Many of those decisions are now being made by a technology with a human name: Watson.
Watson’s Many Partners
I singled out Watson because so many merchants are testing and using it, and not all are online-exclusive. In addition to Staples, the following merchants have partnered with IBM:
Macy’s: Though it’s a traditional brick-and-mortar retailer, Macy’s has invested heavily in online and omni-channel merchandising. This includes the Macy’s On Call app, which combines Watson’s cognitive computing with location-based software to answer shoppers’ in-store questions, such as where a specific clothing brand is located. The program was tested in 10 stores through fall 2016.
Under Armour: The maker of high-tech activity apparel recently partnered with Watson to create an app that helps customers track their health and fitness activities, including sleep and nutrition. It in turn provides the users with coaching based on their data, as well as the results of other people who have similar health/fitness profiles. It also pulls from nutritional databases, physiological and behavioral data.
1-800-Flowers.Com: The digital florist and gift company tapped into Watson to create GWYN, a virtual gift concierge. GWYN “intuitively guides customers through their shopping experience to help them select the perfect gift,” according to a company press release. GWYN can interpret questions such as “I am looking for a gift for my wife” and then ask related questions about the occasion and sentiment to make reliable suggestions.
The North Face: The outdoor-gear chain launched a Watson-powered digital shopping tool that presents online coat-shoppers with a series of questions, such as “Where and when will you be using this jacket?” The answers are used to generate relevant coat suggestions.
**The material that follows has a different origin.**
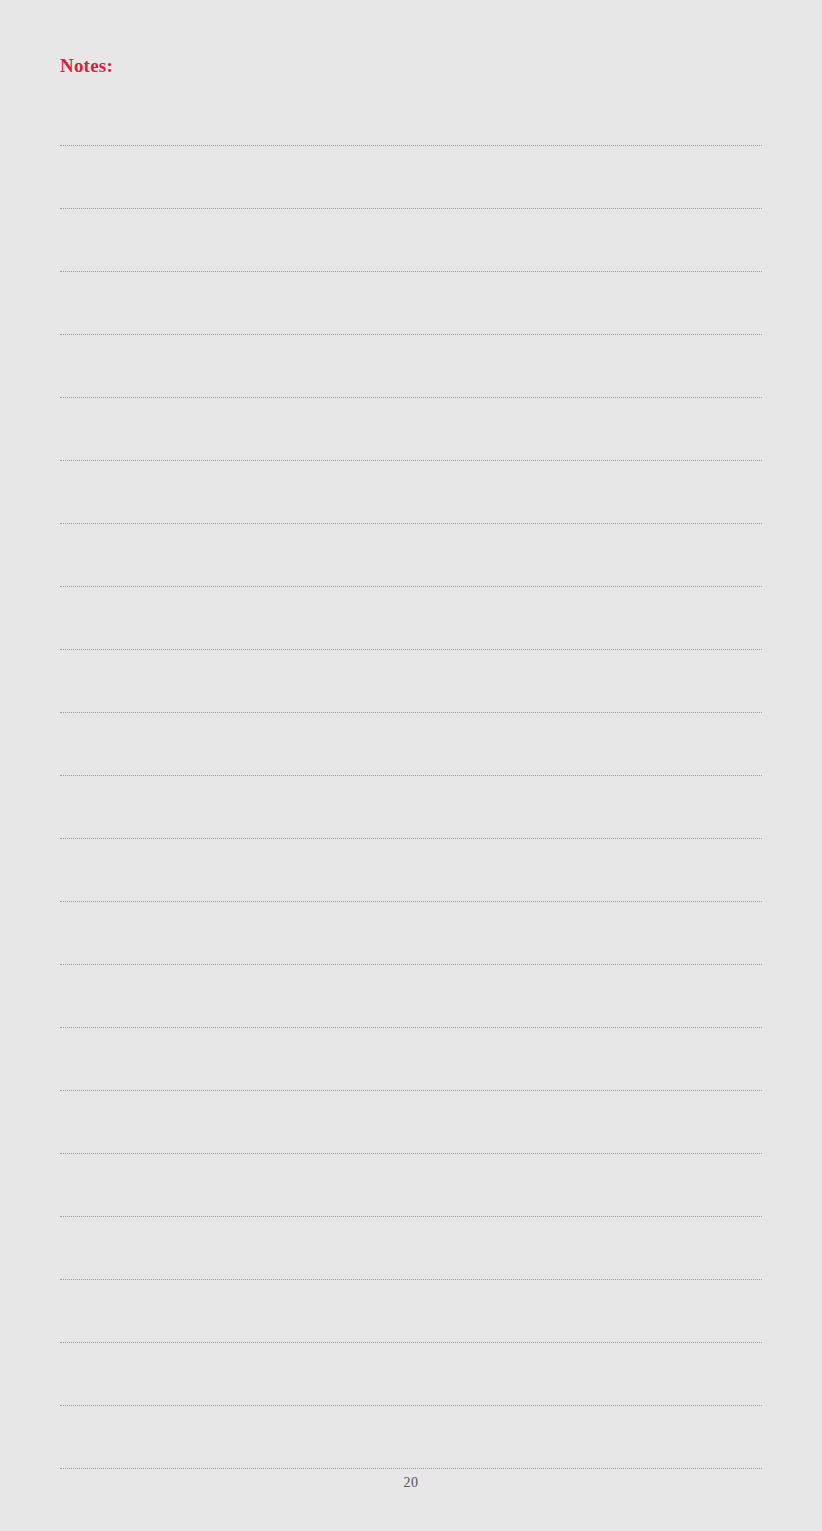Notes:
20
Shoppers who use the tool are more likely to buy than those who do not, The North Face told Adweek. The retailer is exploring different ways to use the technology.
Sears: The 124-year-old department store chain is using Watson to boost one of its tried-and-true categories — tires. The AI-enabled app, called Digital Tire Journey, prompts the shopper with questions and matches the most appropriate tires with driver preferences. The app identifies the shopper as a Comfort Warrior, Value Seeker, Off-Roader, High Performer, Safety Seeker or Winter Warrior and presents several purchase options (buy online, schedule an appointment or reach a call-center employee).
Embrace the Algorithms
Based on these examples, it’s evident that brick-and-mortar merchants certainly have the ability to adopt AI technology. The trick is having the required data and the ability to blend it with the in-store experience.
They certainly can take a lead from online merchants. Bezzant points out that many retailers are already using big data analytics to track the competition and hone their retail strategies.
“However, it’s the savviest and most forward-thinking brands that are looking more deeply at machine learning, analytics and AI across all aspects of their businesses,” she said. “Embracing self-learning algorithms gives retailers the ability to sell more products with less discounting, understand competitors’ pricing, have correct product assortments and minimize gaps, spot key trends early and capitalize on them with maximum efficiency.”
Indeed, retail’s AI adoption is not all happening online. Nor is it all relying on the power of IBM’s Watson. The robots being tested at Lowe’s, called LowBots, come to mind. They can process natural language to respond to customer questions, and can even tell the difference between people and objects.
That may seem elementary to you and me, but in retail it represents a graduation of sorts. Where do the humans fit in? That’s a topic for another article.